Growth Prospects for JK Lakshmi Cement
HDFC Securities predicts a turnaround for JK Lakshmi Cement, particularly in FY25, despite initial slow growth. The company has initiated a brand enhancement strategy while bolstering its green energy initiatives and reducing lead distances. A significant drop in crude oil prices is expected to alleviate pressure on margins in FY25, which should begin to improve by FY26. “We project unit EBITDA to recover from a six-year low of Rs 648 per MT in FY25 to Rs 863/968 per MT in FY26/27,” noted analysts at HDFC Securities.

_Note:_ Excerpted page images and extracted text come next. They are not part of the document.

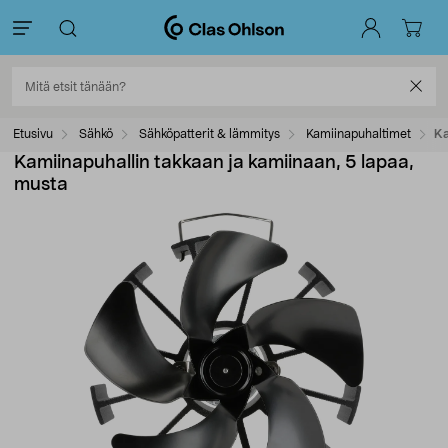
Etusivu
Sähkö
Sähköpatterit & lämmitys
Kamiinapuhaltimet
Ka
Kamiinapuhallin takkaan ja kamiinaan, 5 lapaa,
musta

New Brand Launch to Drive Profitability
The upcoming launch of a new brand titled Green+ is anticipated to significantly enhance profitability for JK Lakshmi Cement. This new product aims to position itself above existing premium brands in terms of pricing, catering to a market eager for quality. The management has reported a positive response to Green+, indicating a promising surge in sales in the near future. “JKLC expects a noticeable increase in premium cement sales, with an overall NSR/unit EBITDA gain of INRs 100/70 per MT,” stated the brokerage.
Cost-Reduction Strategies in Play
Like many of its industry peers, JK Lakshmi Cement is actively pursuing various cost-cutting measures. The company plans to increase its use of green power and fuel while minimizing lead distances. Progress has already been made in this area, with more milestones on the horizon. “The proportion of low-cost green power consumption has steadily risen from 25/35% in FY22/23 to 39/47% in FY24/25,” mentioned HDFC Securities. Additionally, declining fuel prices have reduced JK Lakshmi Cement’s consolidated fuel expenses by Rs 160 per MT year-on-year in FY25, with projected savings of Rs 25 per MT in FY26.
In summary, JK Lakshmi Cement is strategically positioned for growth through innovative branding, cost optimization, and sustainable practices. For investors seeking opportunities in the cement sector, this company presents a compelling case for consideration.